======== Task material ========
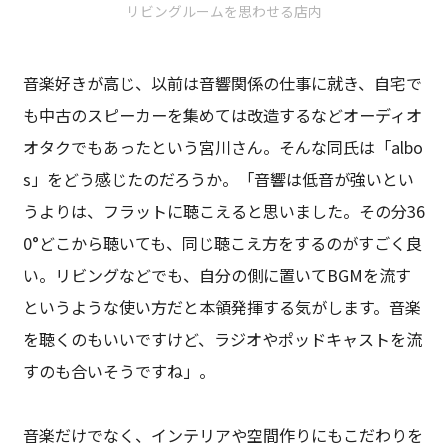
リビングルームを思わせる店内
音楽好きが高じ、以前は音響関係の仕事に就き、自宅で
も中古のスピーカーを集めては改造するなどオーディオ
オタクでもあったという宮川さん。そんな同氏は「albo
s」をどう感じたのだろうか。「音響は低音が強いとい
うよりは、フラットに聴こえると思いました。その分36
0°どこから聴いても、同じ聴こえ方をするのがすごく良
い。リビングなどでも、自分の側に置いてBGMを流す
というような使い方だと本領発揮する気がします。音楽
を聴くのもいいですけど、ラジオやポッドキャストを流
すのも合いそうですね」。
音楽だけでなく、インテリアや空間作りにもこだわりを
========
▶ What you need to do
Print the text in every row above line for line, with no changes, and leave out the pictures.

▶ Exercise solution
リビングルームを思わせる店内
音楽好きが高じ、以前は音響関係の仕事に就き、自宅で
も中古のスピーカーを集めては改造するなどオーディオ
オタクでもあったという宮川さん。そんな同氏は「albo
s」をどう感じたのだろうか。「音響は低音が強いとい
うよりは、フラットに聴こえると思いました。その分36
0°どこから聴いても、同じ聴こえ方をするのがすごく良
い。リビングなどでも、自分の側に置いてBGMを流す
というような使い方だと本領発揮する気がします。音楽
を聴くのもいいですけど、ラジオやポッドキャストを流
すのも合いそうですね」。
音楽だけでなく、インテリアや空間作りにもこだわりを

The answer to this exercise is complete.